3D Printing With Just Sun And Sand

solar sinter markus kayser photo

Images credit Markus Kayser

In the 1967 Star Trek Episode Arena, Kirk had to scrounge around a planet and find the materials necessary to build a primitive weapon. Imagine if they were making the show today; Kirk would emulate artist Markus Kayser and build a solar powered 3D printer and just print out a phaser.

Most 3D printers use resins and lasers, but Kayser uses nothing but sun and sand.

solar sinter markus kayser photo

Images credit Markus Kayser

According to Ponoko, Kayser says:

By using the sun's rays instead of a laser and sand instead of resins, I had the basis of an entirely new solar-powered machine and production process for making glass objects that taps into the abundant supplies of sun and sand to be found in the deserts of the world.

The big fresnel lenses concentrate enough heat to fuse the sand into glass; the photovoltaic panels run the electronics and the tracking motor.

solar sinter markus kayser photo

The designer explains on his website:

This process of converting a powdery substance via a heating process into a solid form is known as sintering and has in recent years become a central process in design prototyping known as 3D printing or SLS (selective laser sintering).
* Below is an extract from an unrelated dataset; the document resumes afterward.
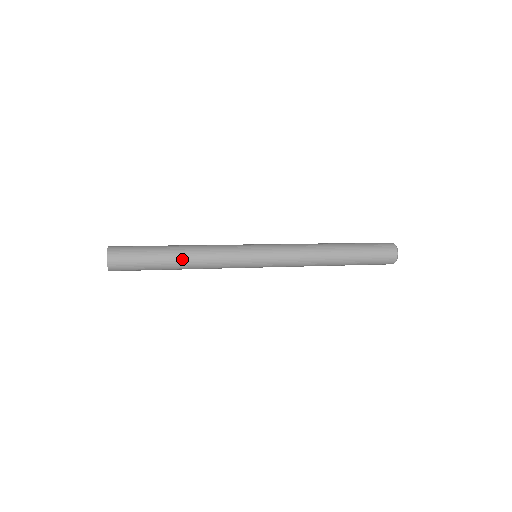
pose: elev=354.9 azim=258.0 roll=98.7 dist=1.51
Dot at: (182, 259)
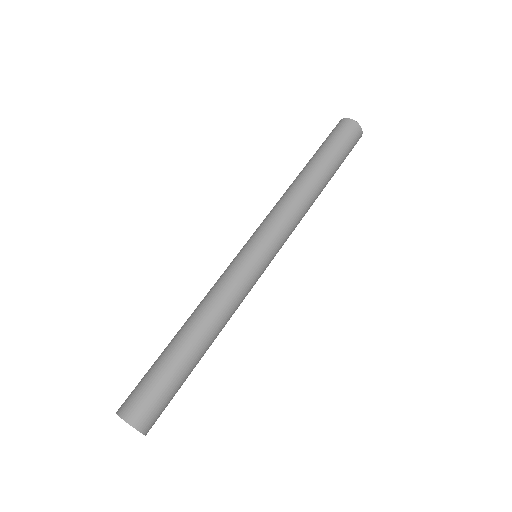
Dot at: occluded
These 3D printers use laser technology to create very precise 3D objects from a variety of powdered plastics, resins and metals - the objects being the exact physical counterparts of the computer-drawn 3D designs inputted by the designer.

Markus Kayser - Solar Sinter Project from Markus Kayser on Vimeo.

He concludes:

The machine and the results of these first experiments presented here represent the initial significant steps towards what I envisage as a new solar-powered production tool of great potential.

Indeed. The project is Kayser's thesis at the Royal College of Art; last year I thought Thomas Thwaite's Toaster Project, from the same school, was the most amazing school project I had ever seen. The RCA must be an amazing place.